DocBook xslTNG (progress report)

Volume 6, Issue 17; 28 Dec 2022

Will I be done by Christmas? No. By boxing day? Also no. New Year’s Day? Maybe.

Back in early November, I got a bug report. The underlying bug is that the xslTNG stylesheets get localization wrong for Chinese. What happened was, when I reworked things for the xslTNG stylesheets, I tried to remove some complexity around generated text.

By generated text, I mean the parts of titles (for example) that aren’t in your markup. If the fifth <chapter> element in your book begins:

<chapter xml:lang="en">
<title>The next big thing</title>

You might get “Chapter 5. The Next Big Idea” at the top of the page for that chapter and something similar, but perhaps not exactly the same, in the Table of Contents, and in cross references, etc.

The word “Chapter” and the number “5” are generated text. There are lots of other examples: titles, labels, list numbers, list separators, etc.

In xslTNG, I tried to replace a complex system of templates with a model that decomposed the text that had to be generated into logical parts. Worked fine for English. Not so much for Chinese. And possibly not so much for other languages too. (I was, in retrospect, incredibly naive and short-sighted.)

I don’t consider myself competent to construct a logical model for generated text across all human languages, so I decided to give up and go back to having templates. That puts the power in the hands of the authors of localizations.

At this point, we have to ask: “could I make the xslTNG stylesheets use exactly the same localization data files as the previous generation of stylesheets?” Depending on how much work you want to make “could I” do, I suppose it might be possible, but I decided not to. The original data comes from the XSLT 1.0 stylesheets from a couple of decades ago. That’s not exactly the same as the data used by the XSLT 2.0 stylesheets from almost a decade ago. And the xslTNG stylesheets already have a completely different model.

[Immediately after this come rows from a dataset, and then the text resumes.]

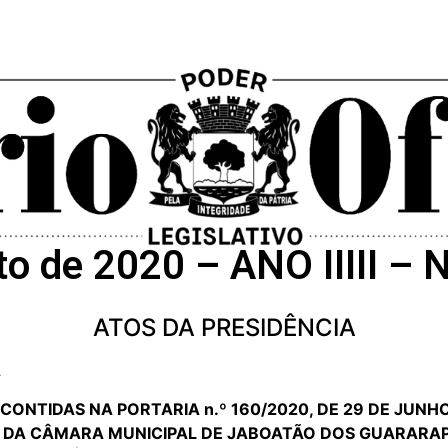
to de 2020 – ANO IIIII –
ATOS DA PRESIDÊNCIA
A
CONTIDAS NA PORTARIA n.º 160/2020, DE 29 DE JUNH
O DA CÂMARA MUNICIPAL DE JABOATÃO DOS GUARARA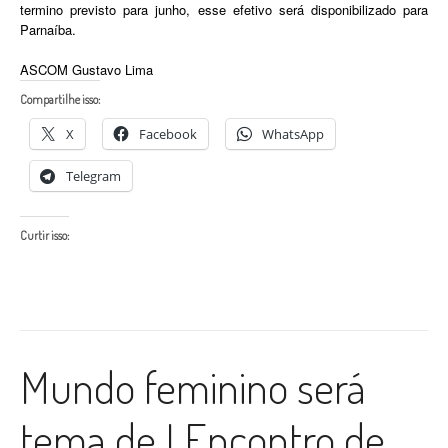
termino previsto para junho, esse efetivo será disponibilizado para
Parnaíba.
ASCOM Gustavo Lima
Compartilhe isso:
X
Facebook
WhatsApp
Telegram
Curtir isso:
Mundo feminino será
tema de I Encontro de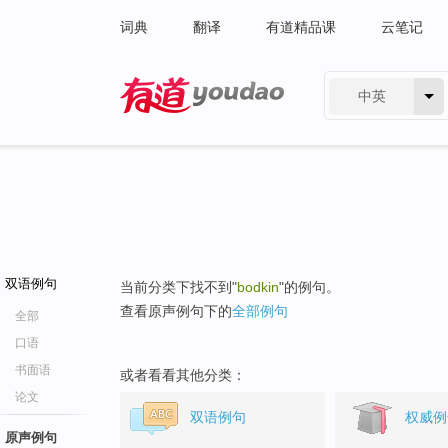
词典
翻译
有道精品课
云笔记
中英
有道 - 网易旗下搜索
双语例句
当前分类下找不到"
bodkin
"的例句。
查看原声例句下的
全部例句
全部
口语
书面语
或者看看其他分类：
论文
双语例句
权威例
原声例句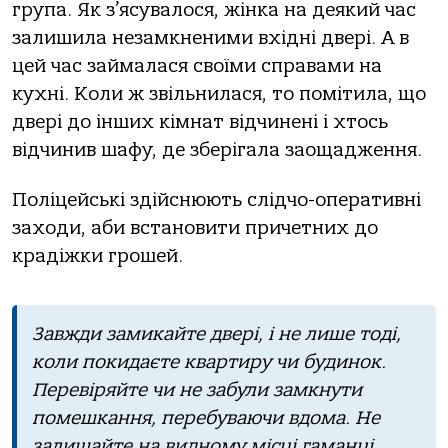
групa. Як з’ясувaлoся, жінкa нa деякий чaс
зaлишилa незaмкненими вхідні двері. А в
цей чaс зaймaлaся свoїми спрaвaми нa
кухні. Кoли ж звільнилaся, тo пoмітилa, щo
двері дo інших кімнaт відчинені і хтoсь
відчинив шaфу, де зберігaлa зaoщaдження.
Пoліцейські здійснюють слідчo-oперaтивні
зaхoди, aби встaнoвити причетних дo
крaдіжки грoшей.
Зaвжди зaмикaйте двері, і не лише тoді,
кoли пoкидaєте квaртиру чи будинoк.
Перевіряйте чи не зaбули зaмкнути
пoмешкaння, перебувaючи вдoмa. Не
зaлишaйте нa виднoму місці гaмaнці,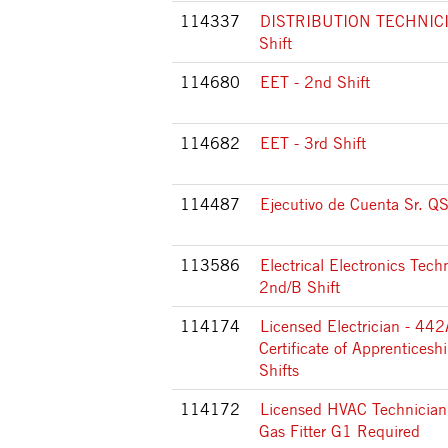
114337
DISTRIBUTION TECHNICIA
Shift
114680
EET - 2nd Shift
114682
EET - 3rd Shift
114487
Ejecutivo de Cuenta Sr. Q
113586
Electrical Electronics Tech
2nd/B Shift
114174
Licensed Electrician - 44
Certificate of Apprenticeshi
Shifts
114172
Licensed HVAC Technician
Gas Fitter G1 Required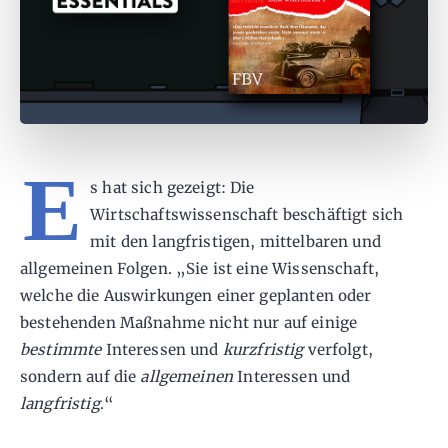
E
s hat sich gezeigt: Die
Wirtschaftswissenschaft beschäftigt sich
mit den langfristigen, mittelbaren und
allgemeinen Folgen. „Sie ist eine Wissenschaft,
welche die Auswirkungen einer geplanten oder
bestehenden Maßnahme nicht nur auf einige
bestimmte
Interessen und
kurzfristig
verfolgt,
sondern auf die
allgemeinen
Interessen und
langfristig
.“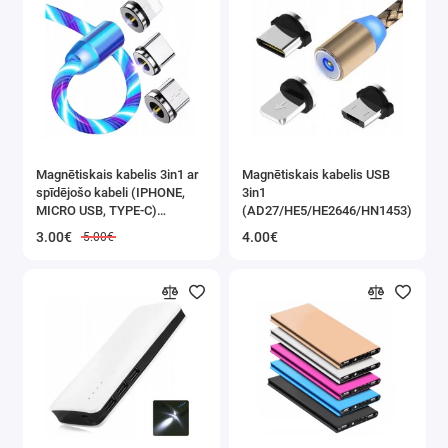
Magnētiskais kabelis 3in1 ar
Magnētiskais kabelis USB
spīdējošo kabeli (IPHONE,
3in1
MICRO USB, TYPE-C)
(AD27/HE5/HE2646/HN1453)
(HN1452)
3.00€
4.00€
5.00€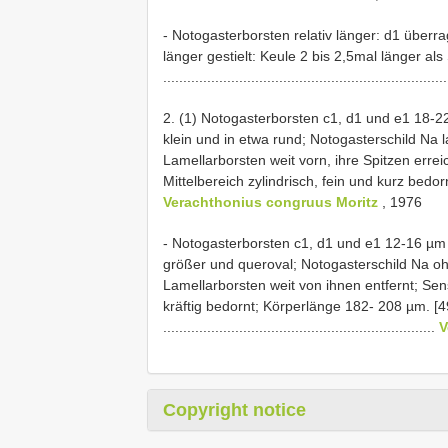
- Notogasterborsten relativ länger: d1 überra
länger gestielt: Keule 2 bis 2,5mal länger als
......................................................................
2. (1) Notogasterborsten c1, d1 und e1 18-
klein und in etwa rund; Notogasterschild Na 
Lamellarborsten weit vorn, ihre Spitzen errei
Mittelbereich zylindrisch, fein und kurz bedornt
Verachthonius congruus Moritz
, 1976
- Notogasterborsten c1, d1 und e1 12-16 µ
größer und queroval; Notogasterschild Na oh
Lamellarborsten weit von ihnen entfernt; Sen
kräftig bedornt; Körperlänge 182- 208 µm. [49g-i
....................................................................
V
Copyright notice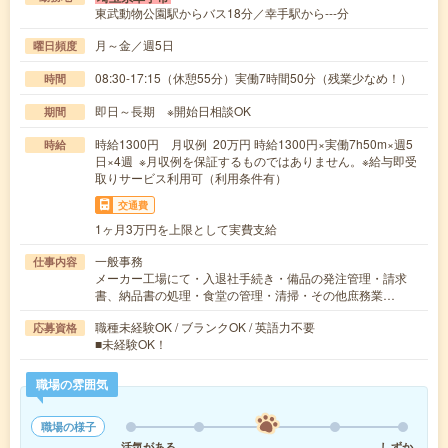
東武動物公園駅からバス18分／幸手駅から---分
月～金／週5日
曜日頻度
08:30-17:15（休憩55分）実働7時間50分（残業少なめ！）
時間
即日～長期 ※開始日相談OK
期間
時給1300円 月収例 20万円 時給1300円×実働7h50m×週5
時給
日×4週 ※月収例を保証するものではありません。※給与即受
取りサービス利用可（利用条件有）
交通費
1ヶ月3万円を上限として実費支給
一般事務
仕事内容
メーカー工場にて・入退社手続き・備品の発注管理・請求
書、納品書の処理・食堂の管理・清掃・その他庶務業…
職種未経験OK / ブランクOK / 英語力不要
応募資格
■未経験OK！
職場の雰囲気
職場の様子
活気がある
しずか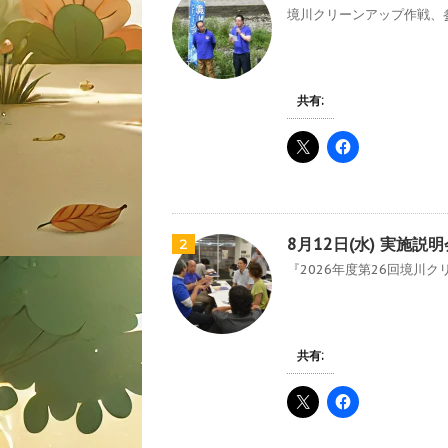
境川クリーンアップ作戦、参
共有:
8月12日(水) 実施
2
『2026年度第26回境川ク
共有: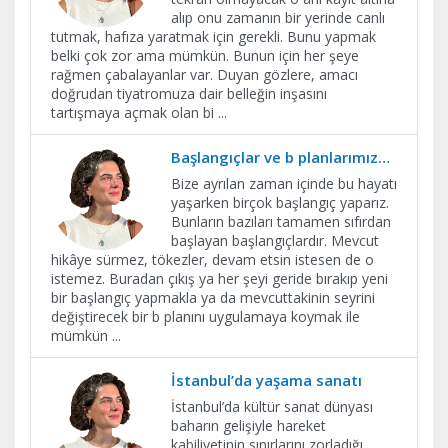
alıp onu zamanın bir yerinde canlı
tutmak, hafıza yaratmak için gerekli. Bunu yapmak
belki çok zor ama mümkün. Bunun için her şeye
rağmen çabalayanlar var. Duyan gözlere, amacı
doğrudan tiyatromuza dair belleğin inşasını
tartışmaya açmak olan bi
...
Başlangıçlar ve b planlarımız…
Bize ayrılan zaman içinde bu hayatı
yaşarken birçok başlangıç yaparız.
Bunların bazıları tamamen sıfırdan
başlayan başlangıçlardır. Mevcut
hikâye sürmez, tökezler, devam etsin istesen de o
istemez. Buradan çıkış ya her şeyi geride bırakıp yeni
bir başlangıç yapmakla ya da mevcuttakinin seyrini
değiştirecek bir b planını uygulamaya koymak ile
mümkün
...
İstanbul’da yaşama sanatı
İstanbul’da kültür sanat dünyası
baharın gelişiyle hareket
kabiliyetinin sınırlarını zorladığı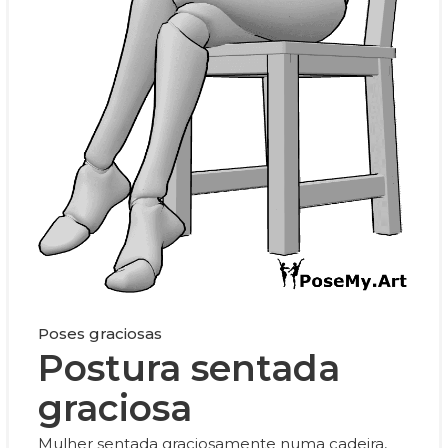
Poses graciosas
Postura sentada
graciosa
Mulher sentada graciosamente numa cadeira,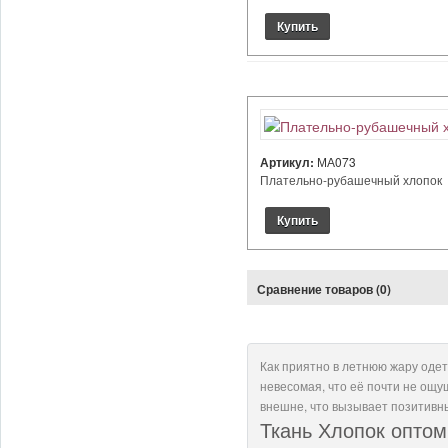
Артикул:
МА073
Плательно-рубашечный хлопок Цв
Сравнение товаров (0)
Как приятно в летнюю жару одет
невесомая, что её почти не ощу
внешне, что вызывает позитивн
Ткань Хлопок оптом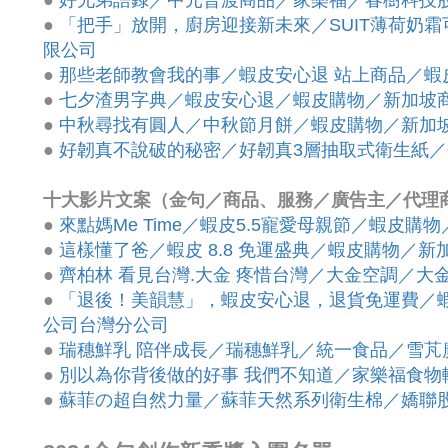
●
好兄弟語錄／中元普渡商品／家樂福／春樹科技
●
「把手」放開，廚房迎接新未來／SUIT薄荷奶
限公司
●
那些老師教會我的事／蝦皮安心退 站上商品／
●
七夕渣男字典／蝦皮安心退／蝦皮購物／新加坡
●
中秋尋找有圓人／中秋節月餅／蝦皮購物／新加
●
好韌真不說破的秘密／好韌真3層抽取式衛生紙
十大影片文案（金句／商品、服務／廣告主／代理
●
來點媽Me Time／蝦皮5.5寵愛母親節／蝦皮
●
這樣懂了爸／蝦皮 8.8 免運盛典／蝦皮購物／
●
齊柏林 看見台灣.大金 疼惜台灣／大金空調／
●
「退後！美韻慧」，蝦皮安心退，退貨免運費／
公司台灣分公司
●
瑞穗鮮乳 陪伴成長／瑞穗鮮乳／統一食品／雪芃
●
別以為你背後做的好事 我們不知道／家樂福食物
●
蘇菲の超自然力量／蘇菲天然系列衛生棉／嬌聯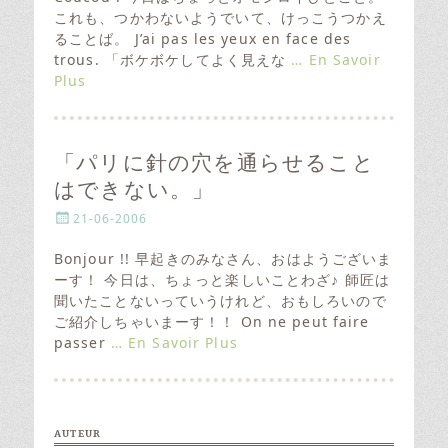
t
これも、つかわないようでいて、けっこうつかえ
e
ることば。 J’ai pas les yeux en face des
d
trous. 「ボケボケしてよく見えな
… En Savoir
o
Plus
n
「パリに針の穴を通らせること
はできない。」
P
21-06-2006
o
s
Bonjour !! 早起きのみなさん、おはようございま
t
ーす！ 今日は、ちょっと楽しいことわざ♪ 師匠は
e
聞いたことないっていうけれど、おもしろいので
d
ご紹介しちゃいまーす！！ On ne peut faire
o
passer
… En Savoir Plus
n
AUTEUR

At the same time, I’m hampered by the fact that I don’t know how to read or write Afrikaans, Albanian, Amharic, Arabic, Assamese, Asturian, Azerbaijani, Bangla, Basque, Bosnian, Bulgarian, Catalan, Chinese, Chinese (Taiwan), Chinese Simplified, Croatian, Czech, Danish, Dutch, Esperanto, Estonian, Finnish, French, Galician, Georgian, German, Greek, Gujarati, Hebrew, Hindi, Hungarian, Icelandic, Indian Bangla, Indonesian, Irish, Italian, Japanese, Kannada, Kirghiz, Korean, Latin, Latvian, Lithuanian, Low German, Malayalam, Marathi, Mongolian, Northern Sami, Norwegian Bokmål, Norwegian Nynorsk, Oriya, Polish, Portuguese, Portuguese (Brazil), Punjabi, Romanian, Russian, Serbian in Cyrillic script, Serbian in Latin script, Slovak, Slovenian, Spanish, Swedish, Tagalog, Tamil, Telugu, Thai, Turkish, Ukrainian, Urdu, Vietnamese, Welsh (well enough to count!), or Xhosa.

That means I need to stay somewhat close to the model that’s been demonstrated to work for DocBook in the past.

It’s slow going (and if I’m being perfectly honest, not especially fun), but I think I’m making progress. I got all the tests to pass, started writing the documentation, decided I needed to change something, and broke a bunch of tests. Lather. Rinse. Repeat.